Every generation of business introduces new winners, losers and new ways in which the future will unfold. An age in which climate change becomes a dominant pressure on the ways in which the affairs of the world are conducted will surely be no different.
What Accelerated Sustainability wants to know, however, is what the effect of climate change and companies’ innovation responses to it will be on company valuations.
As its education grows and, driven by commentators in the media new and old alike, the public mood changes towards many businesses of the current school, it is likely the market will come to perceive business risk in new ways.
So, what capacities will investors be looking for in the companies in which they invest, and how will those capacities be best assessed and value attached?

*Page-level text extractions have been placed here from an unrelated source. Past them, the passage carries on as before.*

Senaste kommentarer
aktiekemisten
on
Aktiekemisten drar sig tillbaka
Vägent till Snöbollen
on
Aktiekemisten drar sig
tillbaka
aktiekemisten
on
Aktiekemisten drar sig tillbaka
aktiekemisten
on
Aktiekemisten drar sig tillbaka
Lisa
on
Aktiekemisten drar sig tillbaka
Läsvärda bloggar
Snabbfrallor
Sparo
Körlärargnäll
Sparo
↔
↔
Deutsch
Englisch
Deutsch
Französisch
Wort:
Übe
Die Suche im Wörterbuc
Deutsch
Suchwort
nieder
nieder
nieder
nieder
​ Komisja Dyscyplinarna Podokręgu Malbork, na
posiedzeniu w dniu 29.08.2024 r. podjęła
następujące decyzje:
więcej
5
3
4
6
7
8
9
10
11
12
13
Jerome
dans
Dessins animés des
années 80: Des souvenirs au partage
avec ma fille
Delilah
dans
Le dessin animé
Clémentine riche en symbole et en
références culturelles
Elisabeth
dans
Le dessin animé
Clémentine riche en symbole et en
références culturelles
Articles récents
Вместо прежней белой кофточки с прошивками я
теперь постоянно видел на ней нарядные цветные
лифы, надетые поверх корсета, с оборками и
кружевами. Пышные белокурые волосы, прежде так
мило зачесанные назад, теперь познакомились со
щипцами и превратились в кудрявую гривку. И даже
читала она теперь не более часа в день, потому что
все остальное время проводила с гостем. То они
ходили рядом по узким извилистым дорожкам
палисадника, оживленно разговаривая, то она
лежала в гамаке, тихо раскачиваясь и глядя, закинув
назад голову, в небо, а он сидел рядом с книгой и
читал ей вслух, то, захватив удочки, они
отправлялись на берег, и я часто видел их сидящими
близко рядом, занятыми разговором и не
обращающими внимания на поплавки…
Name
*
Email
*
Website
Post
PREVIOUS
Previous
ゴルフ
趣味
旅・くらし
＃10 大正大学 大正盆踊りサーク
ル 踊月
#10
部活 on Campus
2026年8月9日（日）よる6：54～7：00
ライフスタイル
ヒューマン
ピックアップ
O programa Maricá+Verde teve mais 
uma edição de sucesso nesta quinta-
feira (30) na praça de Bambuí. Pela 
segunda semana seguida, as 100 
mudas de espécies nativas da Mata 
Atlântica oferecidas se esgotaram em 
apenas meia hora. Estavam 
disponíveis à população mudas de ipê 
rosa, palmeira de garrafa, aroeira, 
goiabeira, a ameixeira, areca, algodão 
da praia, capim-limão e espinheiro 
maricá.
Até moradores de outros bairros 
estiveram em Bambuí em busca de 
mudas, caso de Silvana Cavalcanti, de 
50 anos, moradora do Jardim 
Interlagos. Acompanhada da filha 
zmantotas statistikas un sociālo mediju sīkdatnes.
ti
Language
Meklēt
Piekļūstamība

Few investors, we’d guess, are likely to put money into organisations whose operations are seen to be at increasing odds with public expectation. The longer term share-price trend for such companies must only be downwards unless they change their ways.
Yet the compliance and risk reduction mentality of most present-day listed companies, as determined by behaviours measured against the Dunphy scale, is unlikely to provide such organisations with the share-price cover they might hope for.
Just quickly summing up, compliance and risk reduction, as you can find here is the stage on the Dunphy scale of strategic sustainability at which a company does little more than is strictly necessary to ward off regulators and appease shareholders.
True, at this point on the scale there may be gains for shareholders and the community in their actions on improved waste and energy management, for example.
But in such companies, strategic sustainability is not a guiding philosophy and its management may be more often seen as a cost than an opportunity for innovation and organisational betterment. They almost certainly don’t use it as a tool to engage, motivate or reward their workers.
This is the stage of sustainability development at which, for example, we find department store retailer David Jones.
There is little doubt that given the internet’s enabling capacities for widely dispersed groups to self-organise there is coming is a sustained attack on the ways in which many old-school businesses presently conduct their affairs.
It needs a focus and leaders, but there is no doubt it will find them.
This blog has an interest in the ways in which this will play out.
Climate change will demand new responses from companies keen to win customers and build reputation. Using the Accelerated Sustainability method, we aim to play our role in the responses of many to demands for sustained innovation that can support those aims.
Actually, we’re more ambitious: we’d like for our methods to help inspire a national response driven by a collective need to act. But more of that later.
Our guess is that investors are much less likely to wish to invest in companies seen not to be acting on climate change than in those that are.
That willingness will be driven by the quality of the responses of individual companies and the ways in which those actions are perceived by the market.
Our hope is that a race will now be on to be seen to be working on those strategies.
Being seen to act is important.
Our guess would be that systems of managing and developing a company’s human capital with a specific focus on environmental stewardship will be key; likewise the ways in which those companies are gearing up to design viable systems of future innovation in their products and services.
But the better question for now might be, what will the market value?